## あなたの課題
a – 下の文書の抜粋について、次の(i)〜(iii)が本文と合っているかを「はい」か「いいえ」で答え、それぞれ決め手となる本文の語句をそのまま引用せよ。(i) きたざわ苑の入所定員は100名である。(ii) オムツゼロ達成報告会は2008年12月に開かれた。(iii) 竹内孝仁教授は国際医療福祉大学大学院に所属している。
b – 下の文書の抜粋によると、きたざわ苑の平均要介護度はいくつか、答えてください。
c – 下の文書の抜粋から、「東京・世田谷の特別養護老人ホ」から「尿意、便意がなく、失禁が多いから?」までを両端も含めて一字も変えずに書き写せ。

## 文書の抜粋

東京・世田谷の特別養護老人ホーム、区立きたざわ苑(入所定員100名・平均要介護度3.9)では日中のオムツ使用ゼロに取り組み、2008年12月に達成。2009年2月11日に開かれたオムツゼロ達成報告会に行ってきました。

執筆者:宮下 公美子

寝たきり脱出は5秒のつかまり立ちから

そもそもオムツはなぜ必要なのでしょう。
尿意、便意がなく、失禁が多いから?
寝たきりで座位が保てず、トイレで座れないから?

しかし実は入所者のADLの問題だけでなく、トイレやポータブルトイレに誘導して排泄介助する手が足りないから、という介護する側の都合もあるのではないでしょうか。あるいは、「要介護5で寝たきりのかたにトイレでの排泄は無理」という思いこみも大きく影響しているように思います。

きたざわ苑での報告会の基調講演において、「介護力向上講習会」講師でもある国際医療福祉大学大学院の竹内孝仁教授から、まず「要介護5のかたには、身の回りの世話は自立できない、オムツでいい」という考えを捨てるところから始めることだ、との話がありました。確かに何ごとも「できない」「必要ない」と思っていては、実現することは不可能です。

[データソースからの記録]
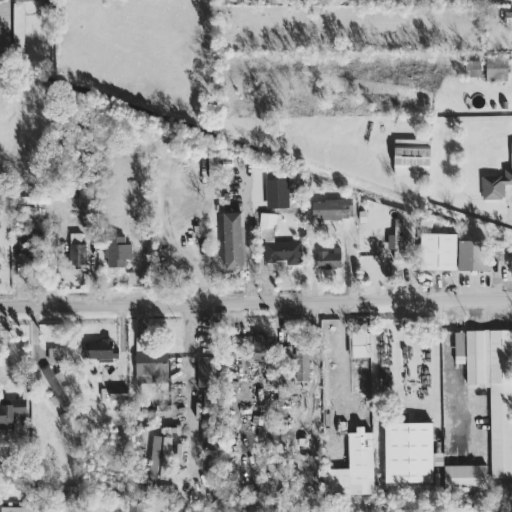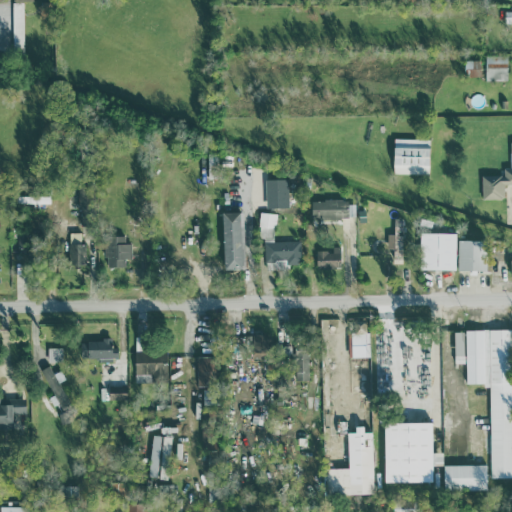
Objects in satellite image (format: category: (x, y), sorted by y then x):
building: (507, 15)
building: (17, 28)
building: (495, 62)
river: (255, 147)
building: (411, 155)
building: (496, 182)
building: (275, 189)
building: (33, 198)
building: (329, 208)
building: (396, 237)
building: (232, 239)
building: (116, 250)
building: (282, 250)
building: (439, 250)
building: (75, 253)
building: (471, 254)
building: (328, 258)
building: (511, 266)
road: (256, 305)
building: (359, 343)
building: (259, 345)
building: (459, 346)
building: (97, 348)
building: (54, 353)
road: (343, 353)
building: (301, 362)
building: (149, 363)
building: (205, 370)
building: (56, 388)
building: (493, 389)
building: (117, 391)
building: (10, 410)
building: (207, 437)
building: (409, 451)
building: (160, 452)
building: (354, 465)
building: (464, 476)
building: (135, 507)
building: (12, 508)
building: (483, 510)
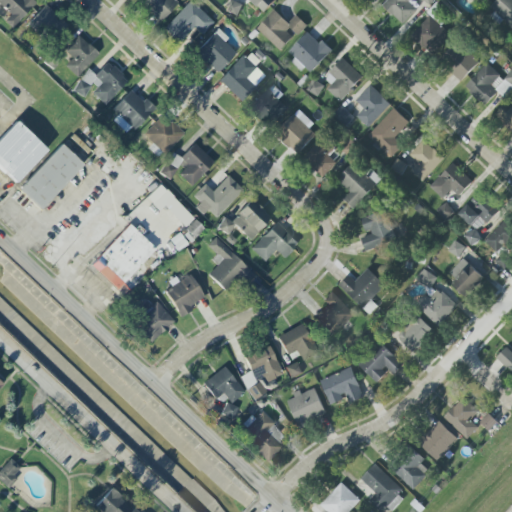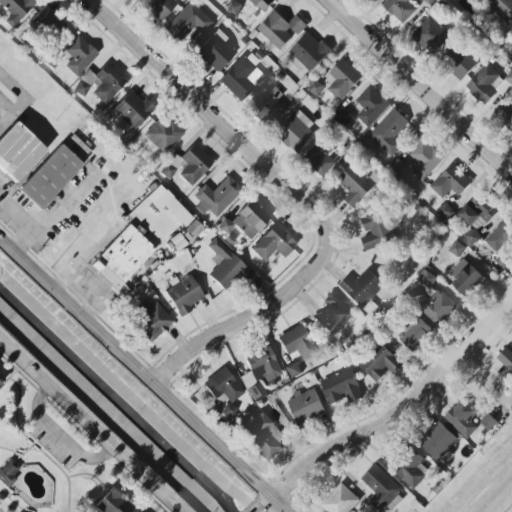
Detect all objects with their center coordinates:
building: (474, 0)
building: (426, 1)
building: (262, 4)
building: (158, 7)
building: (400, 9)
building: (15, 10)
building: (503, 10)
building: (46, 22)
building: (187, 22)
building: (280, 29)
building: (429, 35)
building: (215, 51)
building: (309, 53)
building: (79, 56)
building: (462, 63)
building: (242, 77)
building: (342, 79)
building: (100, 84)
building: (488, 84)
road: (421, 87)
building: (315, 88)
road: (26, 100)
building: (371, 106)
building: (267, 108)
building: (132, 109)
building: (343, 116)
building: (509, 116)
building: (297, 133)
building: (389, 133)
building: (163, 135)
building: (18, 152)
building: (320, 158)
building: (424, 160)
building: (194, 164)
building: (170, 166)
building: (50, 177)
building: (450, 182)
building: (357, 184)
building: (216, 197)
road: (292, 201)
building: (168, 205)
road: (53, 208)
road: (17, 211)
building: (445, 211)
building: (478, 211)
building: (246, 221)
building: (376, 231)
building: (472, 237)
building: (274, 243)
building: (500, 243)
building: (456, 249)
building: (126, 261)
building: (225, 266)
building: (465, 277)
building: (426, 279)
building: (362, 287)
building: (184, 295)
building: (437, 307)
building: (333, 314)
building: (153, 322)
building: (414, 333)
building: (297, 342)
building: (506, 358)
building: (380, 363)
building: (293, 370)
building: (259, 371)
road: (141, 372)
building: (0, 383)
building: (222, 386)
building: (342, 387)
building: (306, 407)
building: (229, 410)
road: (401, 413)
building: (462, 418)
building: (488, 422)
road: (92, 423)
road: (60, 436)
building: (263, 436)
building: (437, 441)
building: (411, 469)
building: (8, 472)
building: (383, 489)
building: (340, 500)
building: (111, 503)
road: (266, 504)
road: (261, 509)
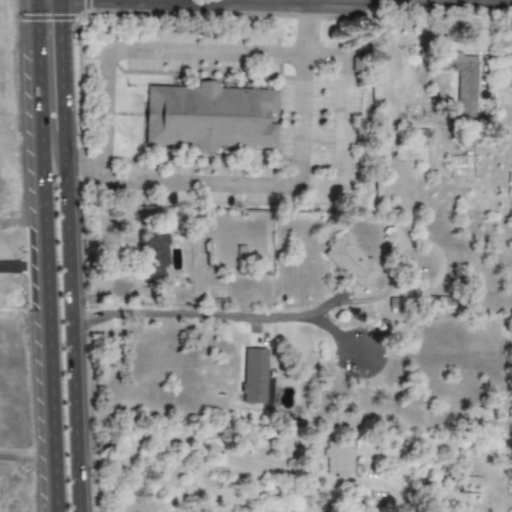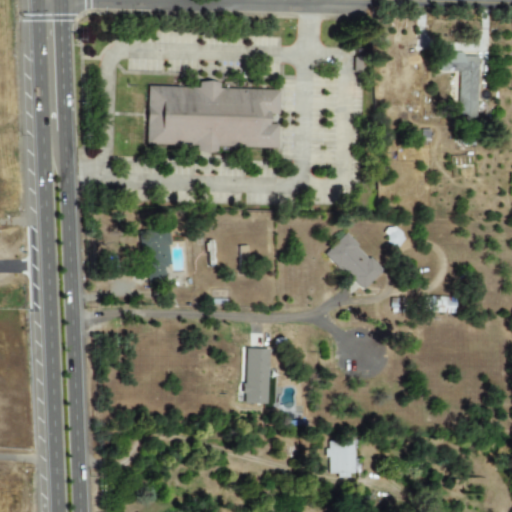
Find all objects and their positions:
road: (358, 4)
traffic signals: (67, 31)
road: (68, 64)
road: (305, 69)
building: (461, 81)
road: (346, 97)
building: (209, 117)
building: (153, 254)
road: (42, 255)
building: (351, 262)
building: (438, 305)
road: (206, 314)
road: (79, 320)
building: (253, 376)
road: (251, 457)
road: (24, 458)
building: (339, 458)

## 解答一覧
a –
(i) はい:「入所定員100名」
(ii) いいえ:「2009年2月11日に開かれたオムツゼロ達成報告会」
(iii) はい:「国際医療福祉大学大学院の竹内孝仁教授」

b – 3.9

c –
東京・世田谷の特別養護老人ホーム、区立きたざわ苑(入所定員100名・平均要介護度3.9)では日中のオムツ使用ゼロに取り組み、2008年12月に達成。2009年2月11日に開かれたオムツゼロ達成報告会に行ってきました。

執筆者:宮下 公美子

寝たきり脱出は5秒のつかまり立ちから

そもそもオムツはなぜ必要なのでしょう。
尿意、便意がなく、失禁が多いから?